Sweet! Now we can smuggle a request, right? Well… Kinda. The problem is that we can only smuggle exactly 11 bytes. If we check the ternary operator we can see that index will be len(stream_text) - len(cur) and therefore stream_text[index:] will only yield the last 11 bytes of the body (which is the size of the cur string nan DOLLARS).

We face a roadblock once again and this is the place where I spent most of my time. I was messing around with the Python interpreter trying to inject characters in the float constructor and I accidentally hit the tab key. And to my surprise it happily evaluated the weird string to nan.
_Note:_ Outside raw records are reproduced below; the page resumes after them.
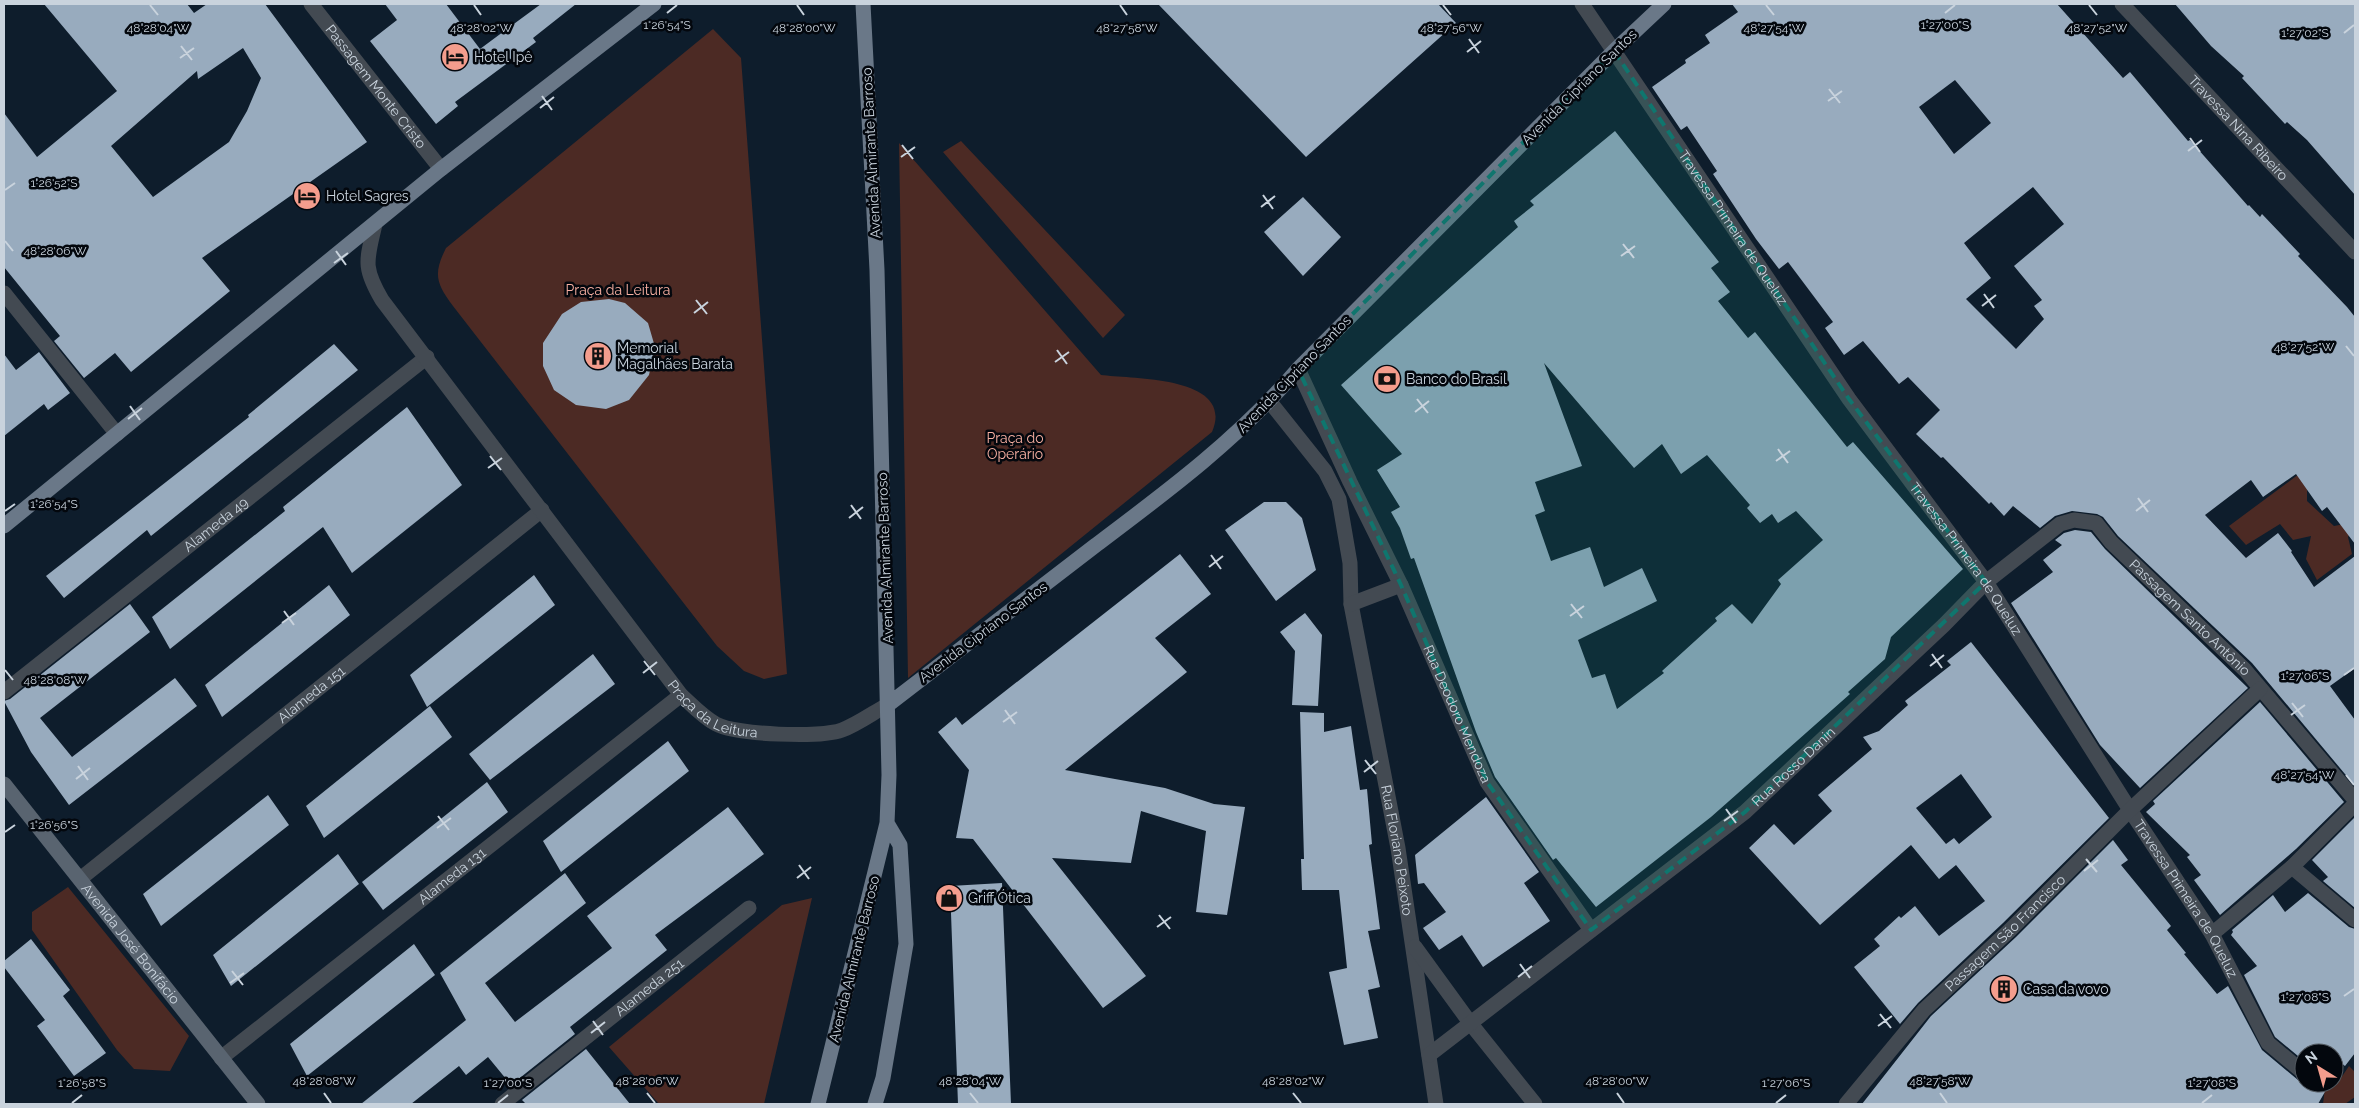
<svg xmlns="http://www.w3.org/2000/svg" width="2359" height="1108" viewBox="0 0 2359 1108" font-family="Raleway,sans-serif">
<rect width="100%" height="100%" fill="#0e1d2c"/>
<path fill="#4c2a24" d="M713,29L741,58L787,674L764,679L744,671L717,646L453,306C436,283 433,274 446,248Z
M961,141L1125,315L1103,338L943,152Z
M899,143L1101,375C1133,379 1236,376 1212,432L908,678Z
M2299,474L2307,483V501L2334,526L2355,522V527L2348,537L2352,554L2317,580L2306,559L2311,536L2293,540L2280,524L2246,545L2229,526Z
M68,887L189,1036L170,1071L134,1069L117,1050L32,930V912Z
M812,898L764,1104H659L609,1047L782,905Z
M2349,1066L2355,1072V1097L2345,1104H2323L2325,1088L2320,1083H2334L2336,1074L2341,1078Z"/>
<path fill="#98abbe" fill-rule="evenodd" d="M44,4H187L194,13L207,4H265L367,142L202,258L230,291L131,372L115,353L84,378L54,341L60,336L4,267V113L37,157L117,91ZM243,48L261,78L247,111L229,142L153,197L111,146L197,71L198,79Z
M385,4H446L480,49L541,4H576L533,38L536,42L455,102L458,106L436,124L370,41L397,20Z
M1158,4H1438L1456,23L1306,157Z
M1732,4H2057L2123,78L2130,72L2188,141L2190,140L2248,206L2249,205L2260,217L2262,214L2300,254L2298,256L2347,307L2355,317V544L2327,507L2322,511L2296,474L2263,497L2251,480L2205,515L2246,558L2278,533L2292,551L2291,552L2314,587L2355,556V668L2330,686L2355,720V786L2252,663L2118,536L2103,517L2097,514L2072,511L2055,516L2040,528L2013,506L2004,516L1991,502L1989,504L1943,457L1941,458L1916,434L1940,410L1908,377L1899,384L1863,341L1844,355L1825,328L1833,322L1788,262L1779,269L1756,239L1713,174L1717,171L1687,126L1681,130L1652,87L1686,63L1685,60L1710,43L1705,35L1738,12ZM1955,80L1991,123L1954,154L1919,107ZM2033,187L2064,224L2014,266L2042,300L2034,306L2044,319L2016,349L1966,299L1991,278L1964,243Z
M2175,4H2355V195L2307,140L2287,122L2285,124L2242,78L2244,76L2211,46Z
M1615,131L1719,262L1711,268L1730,292L1718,301L1748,338L1755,332L1847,447L1853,442L1963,569L1891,637L1885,659L1848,692L1850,694L1711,817L1596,907L1556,858L1553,860L1495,777L1476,732L1414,558L1411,559L1400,528L1391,512L1400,507L1377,470L1402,454L1341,385L1518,227L1514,221L1534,205L1530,201ZM1544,363L1634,468L1662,444L1681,474L1707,455L1750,505L1747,508L1760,523L1772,514L1778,523L1796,511L1823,540L1778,580L1781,584L1752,624L1732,604L1715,618L1717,621L1662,671L1664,673L1617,709L1605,674L1592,678L1578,640L1657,601L1642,568L1604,587L1590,547L1551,561L1535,515L1545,511L1535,482L1582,466Z
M1303,197L1341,237L1303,276L1264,232Z
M609,299L625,303L648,323L655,347L649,375L629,400L606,409L576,405L554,390L543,366V343L562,314L581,302Z
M334,344L358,370L151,536L147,530L64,598L46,576L249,417L248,415Z
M39,352L70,393L48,410L44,404L4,436V354L16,370Z
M407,407L462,485L352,573L323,527L170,649L152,617L285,511L283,507Z
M1264,502H1286L1302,518L1316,570L1276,601L1225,530Z
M2075,530L2091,532L2105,549L2248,688L2140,788L2100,745L2011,603L2053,572L2043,560L2062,545L2055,540L2064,533Z
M1180,554L1211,594L1155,638L1187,672L1065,770L1165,788L1214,804L1245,807L1227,915L1196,912L1206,831L1141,811L1131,863L1052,858L1146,976L1103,1008L973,839L956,838L969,770L938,732L956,717L962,725Z
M534,575L555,605L427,707L410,675Z
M329,585L350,615L222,717L205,685Z
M130,604L150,632L40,718L72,757L175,678L197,706L69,805L31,752L4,701L10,699Z
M1305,613L1322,635L1318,706L1292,705L1295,651L1280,632Z
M1971,642L2109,818L2003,923L1918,1003L1900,1024L1854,967L1880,946L1874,939L1899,916L1901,918L1915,906L1939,936L1985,901L1956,865L1939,879L1911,845L1820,925L1749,848L1774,824L1794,845L1832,811L1818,795L1872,749L1863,737L1879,731L1908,705L1905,701L1951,665L1947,661ZM1961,774L1992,817L1959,844L1954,838L1946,844L1916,808Z
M593,654L615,684L490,780L469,754Z
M2260,702L2344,802L2296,849L2220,915L2194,880L2201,875L2187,857L2190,855L2146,812L2155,804L2153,801Z
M430,706L452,737L324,838L306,806Z
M1300,712L1324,713V732L1351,726L1360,790L1367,789L1372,844L1369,845L1380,929L1368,931L1380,987L1368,990L1378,1038L1344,1045L1329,972L1347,968L1339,890H1302L1301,859H1304Z
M668,741L689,771L561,872L543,841Z
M487,782L508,812L383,910L362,882Z
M268,795L289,825L161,926L143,894Z
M1486,797L1539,872L1524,883L1550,921L1483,967L1462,935L1439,950L1423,928L1446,912L1424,883L1418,884L1415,855Z
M728,807L764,854L655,935L667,950L570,1027L575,1034L511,1085L488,1057L466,1075L459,1066L411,1104H361L466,1020L440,973L565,873L586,903L485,983L515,1022L612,948L587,916Z
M2355,817V908L2323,881L2328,877L2312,860Z
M2113,840L2128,860L2121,865L2171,926L2167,930L2186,953L2184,954L2217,994L2228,986L2262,1050L2298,1080L2304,1083H2330L2318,1104H1862L1931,1016L2016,937Z
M338,854L359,884L231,986L213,955Z
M1002,883L1011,1104H958L950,886Z
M2308,893L2349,927L2355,929V1053L2345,1066L2341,1063L2334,1076V1053H2304V1061L2275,1037L2244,975L2257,966L2231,935L2233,932L2232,930L2273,895L2285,912Z
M31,939L70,990L63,996L106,1053L74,1076L37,1026L45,1020L4,967V961Z
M414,944L435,975L307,1076L290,1044Z
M586,1049L630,1104H526L522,1100Z"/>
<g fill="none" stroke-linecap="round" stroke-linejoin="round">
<g stroke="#434a52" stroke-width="15">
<path id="s1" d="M311,4L441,169"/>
<path id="s2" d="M1582,4L1849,399L1986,582L2130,810L2212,934L2268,1043L2304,1073"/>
<path id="s3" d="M2122,4L2355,252"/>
<path d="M4,293L117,434"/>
<path id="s4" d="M1298,369L1350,482L1401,585L1487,782L1591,930"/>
<path id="s5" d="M1270,402L1325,471L1339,499L1350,563L1351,604L1398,848L1436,1104"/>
<path d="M1351,604L1401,585"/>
<path id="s6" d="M4,692L427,357"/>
<path d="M2292,867L2355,920"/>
<path id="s7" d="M80,879L542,510"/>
<path d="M2212,934L2292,867L2355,804"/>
<path d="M1415,947L1471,1024L1535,1104"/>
<path id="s8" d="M1429,1055L1745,812L1944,625L1986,582L2060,524L2074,520L2096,523L2111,542L2245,670L2355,800"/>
<path id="s9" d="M221,1058L681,695"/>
<path id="s10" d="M502,1104L749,908"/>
<path id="s11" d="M1846,1104L1924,1010L2010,930L2130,810L2260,689"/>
</g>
<path stroke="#434a52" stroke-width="15" id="s12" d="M375,224C367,260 362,266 382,300L681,695C692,705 703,717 716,724C736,735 821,738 842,730C858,724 874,712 889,704"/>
<path stroke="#596470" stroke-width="15" id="s13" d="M4,784L258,1104"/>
<path stroke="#6a7888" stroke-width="15" d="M4,526L441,169L654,4
M889,704C958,651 1027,598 1096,545C1168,491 1239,438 1298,369L1614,51L1664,4
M818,1104L887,823L889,775L877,270L863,4
M875,1104L883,1078L906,944L900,845L887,823"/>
</g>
<path fill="#0f766e" fill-opacity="0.2" stroke="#0f766e" stroke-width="4" stroke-dasharray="10 6" stroke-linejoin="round" d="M1614,51L1849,399L1986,582L1745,812L1591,930L1487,782L1401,585L1298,369Z"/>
<path fill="none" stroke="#c9d3dd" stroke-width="2" d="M150,5L158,15M474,5L481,15M797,5L804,15M1120,5L1127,15M1443,5L1451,15M1766,5L1774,15M2089,5L2097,15M667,13L677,5M1945,13L1955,5M2344,33L2354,25M1469,39L1479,53M181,46L192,60M1467,52L1481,41M180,58L194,48M1829,89L1840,103M542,96L552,110M1828,101L1842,91M540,108L554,97M2190,138L2200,152M902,145L913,159M2188,151L2202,140M901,157L915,147M5,190L15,183M1263,195L1273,209M1261,207L1275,196M5,241L13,251M1623,244L1634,258M336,251L346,265M1621,256L1635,246M334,263L348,253M1984,294L1994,308M696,300L707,314M1982,306L1996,295M694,313L708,302M2346,346L2354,356M1057,350L1067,364M1055,362L1069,352M1417,399L1428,413M130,406L140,420M1415,412L1429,401M128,419L142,408M1778,449L1788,463M490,456L501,470M1776,461L1790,451M488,468L502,458M2138,498L2148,512M851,505L861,519M5,511L15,504M2136,511L2150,500M849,518L863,507M1211,555L1221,569M1209,567L1223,556M1571,604L1582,618M284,611L294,625M1570,616L1584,606M282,623L296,613M1932,654L1942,668M644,661L655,675M1930,666L1944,655M5,670L13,680M643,673L657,662M2344,675L2354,668M2292,703L2303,717M1005,710L1015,724M2291,715L2305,705M1003,722L1017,712M1365,760L1376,774M78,766L88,780M1364,772L1378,761M2346,775L2354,785M76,779L90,768M1726,809L1736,823M438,816L449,830M1724,821L1738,811M437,828L451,818M5,832L15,825M2086,859L2097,872M799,865L809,879M2084,871L2098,860M797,878L811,867M1159,915L1170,929M1157,927L1171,917M1520,964L1530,978M232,971L243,985M1518,977L1532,966M230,983L244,973M2344,996L2354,989M1880,1014L1891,1028M593,1021L603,1035M1878,1026L1892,1016M591,1033L605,1022M324,1093L331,1103M647,1093L655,1103M970,1093L978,1103M1293,1093L1301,1103M1617,1093L1624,1103M1940,1093L1947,1103M72,1103L82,1095M498,1103L508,1095M1776,1103L1786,1095M2202,1103L2212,1095"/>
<defs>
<g id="hotel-disc" transform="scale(1.4375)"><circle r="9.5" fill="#f49d8d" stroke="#03070d"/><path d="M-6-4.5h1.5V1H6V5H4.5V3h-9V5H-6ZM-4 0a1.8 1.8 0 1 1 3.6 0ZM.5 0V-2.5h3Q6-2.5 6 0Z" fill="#111"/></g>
<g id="building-disc" transform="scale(1.4375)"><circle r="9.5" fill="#f49d8d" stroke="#03070d"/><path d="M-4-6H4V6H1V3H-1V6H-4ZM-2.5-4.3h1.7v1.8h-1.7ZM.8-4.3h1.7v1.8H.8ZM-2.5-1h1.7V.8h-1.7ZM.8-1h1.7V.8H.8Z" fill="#111"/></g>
<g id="bank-disc" transform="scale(1.4375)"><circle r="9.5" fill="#f49d8d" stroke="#03070d"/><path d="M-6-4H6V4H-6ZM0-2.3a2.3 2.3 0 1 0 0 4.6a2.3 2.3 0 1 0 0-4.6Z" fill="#111"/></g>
<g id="shop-disc" transform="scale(1.4375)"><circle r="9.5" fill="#f49d8d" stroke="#03070d"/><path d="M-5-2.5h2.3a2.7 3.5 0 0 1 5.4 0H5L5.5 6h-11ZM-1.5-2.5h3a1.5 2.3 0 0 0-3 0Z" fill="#111"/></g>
</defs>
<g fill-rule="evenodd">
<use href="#hotel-disc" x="455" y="57"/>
<use href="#hotel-disc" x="307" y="196"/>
<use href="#building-disc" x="598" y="356"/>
<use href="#bank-disc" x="1387" y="379"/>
<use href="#shop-disc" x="949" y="898"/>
<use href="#building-disc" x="2004" y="989"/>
</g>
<g text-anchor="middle" stroke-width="5" stroke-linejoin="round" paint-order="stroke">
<g font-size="14" fill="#c9d3dd" stroke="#03070d" text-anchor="start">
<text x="474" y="62">Hotel Ipê</text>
<text x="326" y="201">Hotel Sagres</text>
<text x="617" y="353">Memorial<tspan x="617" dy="16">Magalhães Barata</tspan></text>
<text x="1406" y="384">Banco do Brasil</text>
<text x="968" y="903">Griff Ótica</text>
<text x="2023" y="994">Casa da vovo</text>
</g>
<g font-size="14" fill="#c9d3dd" stroke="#03070d">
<text dy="5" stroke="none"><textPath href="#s1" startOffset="105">Passagem Monte Cristo</textPath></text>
<text transform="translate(1579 87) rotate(-45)" y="5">Avenida Cipriano Santos</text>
<text dy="5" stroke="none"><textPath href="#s3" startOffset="170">Travessa Nina Ribeiro</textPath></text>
<text transform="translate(871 153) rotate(-93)" y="5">Avenida Almirante Barroso</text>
<text dy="5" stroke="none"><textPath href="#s2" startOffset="270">Travessa Primeira de Queluz</textPath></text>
<text transform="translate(1294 374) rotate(-46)" y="5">Avenida Cipriano Santos</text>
<text dy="5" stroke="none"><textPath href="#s6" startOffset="270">Alameda 49</textPath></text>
<text transform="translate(885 558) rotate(-92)" y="5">Avenida Almirante Barroso</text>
<text dy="5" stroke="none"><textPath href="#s2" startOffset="675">Travessa Primeira de Queluz</textPath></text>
<text dy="5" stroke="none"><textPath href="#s8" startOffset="996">Passagem Santo Antônio</textPath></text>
<text transform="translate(983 632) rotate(-37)" y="5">Avenida Cipriano Santos</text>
<text dy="5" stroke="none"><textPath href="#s7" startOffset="296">Alameda 151</textPath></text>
<text dy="5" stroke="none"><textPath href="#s12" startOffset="611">Praça da Leitura</textPath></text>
<text dy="5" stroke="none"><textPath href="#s4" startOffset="380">Rua Deodoro Mendoza</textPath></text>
<text dy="5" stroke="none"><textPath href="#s8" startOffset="465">Rua Rosso Danin</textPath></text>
<text dy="5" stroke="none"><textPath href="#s5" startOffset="476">Rua Floriano Peixoto</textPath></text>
<text dy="5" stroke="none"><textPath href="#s9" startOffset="294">Alameda 131</textPath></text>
<text dy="5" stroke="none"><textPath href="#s2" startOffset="1080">Travessa Primeira de Queluz</textPath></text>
<text dy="5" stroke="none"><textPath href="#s11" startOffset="234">Passagem São Francisco</textPath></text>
<text dy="5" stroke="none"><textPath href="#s13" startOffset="204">Avenida José Bonifácio</textPath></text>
<text transform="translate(854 959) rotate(-76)" y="5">Avenida Almirante Barroso</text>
<text dy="5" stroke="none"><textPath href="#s10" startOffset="188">Alameda 251</textPath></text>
</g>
<g font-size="14" fill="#f8b0a2" stroke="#03070d">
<text x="618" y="295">Praça da Leitura</text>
<text x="1015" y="443">Praça do<tspan x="1015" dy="16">Operário</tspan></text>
</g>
</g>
<g font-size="12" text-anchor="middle" fill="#c9d3dd" stroke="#03070d" stroke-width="5" stroke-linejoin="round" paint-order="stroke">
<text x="667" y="29">1°26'54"S</text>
<text x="1945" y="29">1°27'00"S</text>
<text x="158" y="32">48°28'04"W</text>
<text x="481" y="32">48°28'02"W</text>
<text x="804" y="32">48°28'00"W</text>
<text x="1127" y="32">48°27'58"W</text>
<text x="1451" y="32">48°27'56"W</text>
<text x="1774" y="32">48°27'54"W</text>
<text x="2097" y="32">48°27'52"W</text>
<text x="2305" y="37">1°27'02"S</text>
<text x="54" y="187">1°26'52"S</text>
<text x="55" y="255">48°28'06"W</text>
<text x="2304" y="351">48°27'52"W</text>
<text x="54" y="508">1°26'54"S</text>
<text x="2305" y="680">1°27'06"S</text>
<text x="55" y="684">48°28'08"W</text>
<text x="2304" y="779">48°27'54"W</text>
<text x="54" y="829">1°26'56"S</text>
<text x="2305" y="1001">1°27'08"S</text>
<text x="324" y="1085">48°28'08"W</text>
<text x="647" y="1085">48°28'06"W</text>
<text x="970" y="1085">48°28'04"W</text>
<text x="1293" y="1085">48°28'02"W</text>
<text x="1617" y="1085">48°28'00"W</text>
<text x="1940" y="1085">48°27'58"W</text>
<text x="82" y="1087">1°26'58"S</text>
<text x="508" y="1087">1°27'00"S</text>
<text x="1786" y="1087">1°27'06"S</text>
<text x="2212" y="1087">1°27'08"S</text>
</g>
<rect width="2359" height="1108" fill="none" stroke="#c9d3dd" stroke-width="10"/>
<g transform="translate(2319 1068) rotate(323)"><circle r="24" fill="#03070d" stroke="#525960"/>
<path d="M0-4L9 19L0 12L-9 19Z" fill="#f49d8d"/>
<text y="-8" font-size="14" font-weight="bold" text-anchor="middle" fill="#c9d3dd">N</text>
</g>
</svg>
Python 3.11.6 (main, Oct  8 2023, 05:06:43) [GCC 13.2.0] on linux
Type "help", "copyright", "credits" or "license" for more information.
>>> float("     nan")
nan

If we can control the length of the cur string by injecting \t characters we can control how many bytes we want to smuggle!

So the chain will look as follows:

  1. Issue a legitimate request to cache an object and retrieve its cache uid cookie
  2. Craft a pickle object that contains a __reduce__ function that reads the flag and exfiltrates it to an attacker-controlled server
  3. Craft the smuggled request to the /debug endpoint that contains the X-Forwarded-For: 127.0.0.1 header and sets the cache entry for the uid key to the base64 encoded pickled object that we produced in the above step
  4. Craft a request that contains the Cash-Encoding: Money! header and abuses the parseCash logic as explained above and contains the smuggled request in its body
  5. Issue another request containing the uid cookie to trigger the deserialization of our controlled data
  6. Profit

Bragging Time

We got first blood on this challenge. Wooooo!